Texte à étudier:
· · · · · · ·

Et si la Chancelière, qui avait publiquement ri de lui, (avec Nicholas Sarkozy, qui avait cependant, au printemps 2018, d’autres chats à fouetter) a essayé de sauver la face, en limitant à quelques minute sa présence à un déjeuner auquel participait le chef de Forza Italia, Juncker l’a reçu officiellement et chaleureusement, et a longuement discuté avec lui d’économie, d’immigration, et meme de « main tendue à la Russie », un thème très cher au magnat milanais, mais pas très à la mode ces temps-ci.

· · · · · · ·

Jeu de données:
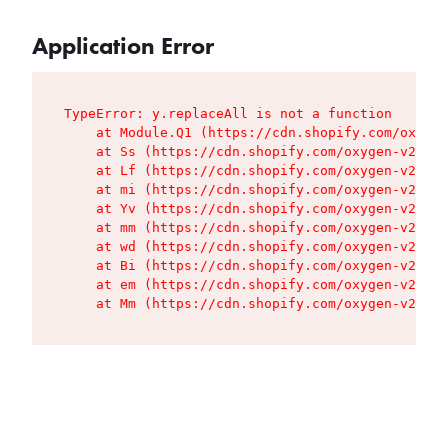
Application Error
TypeError: y.replaceAll is not a function

    at Module.Q1 (https://cdn.shopify.com/oxygen
    at Ss (https://cdn.shopify.com/oxygen-v2/427
    at Lf (https://cdn.shopify.com/oxygen-v2/427
    at mi (https://cdn.shopify.com/oxygen-v2/427
    at Yv (https://cdn.shopify.com/oxygen-v2/427
    at mm (https://cdn.shopify.com/oxygen-v2/427
    at wd (https://cdn.shopify.com/oxygen-v2/427
    at Bi (https://cdn.shopify.com/oxygen-v2/427
    at em (https://cdn.shopify.com/oxygen-v2/427
    at Mm (https://cdn.shopify.com/oxygen-v2/427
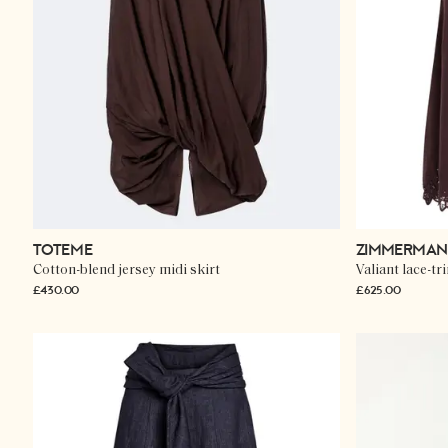
TOTEME
ZIMMERMA
Cotton-blend jersey midi skirt
Valiant lace-tr
£430.00
£625.00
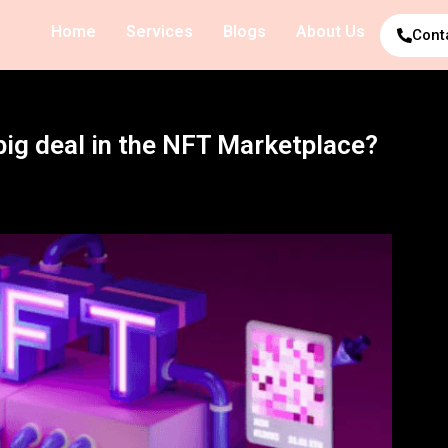
Home
Services
Blogs
About Us
Cont
big deal in the NFT Marketplace?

· · · · · · ·

But de l'exercice: Selon le texte à étudier, de quels sujets Juncker a-t-il longuement discuté avec le chef de Forza Italia ? Les enregistrements ne servent à rien ici.

Corrigé: D'économie, d'immigration et de « main tendue à la Russie ».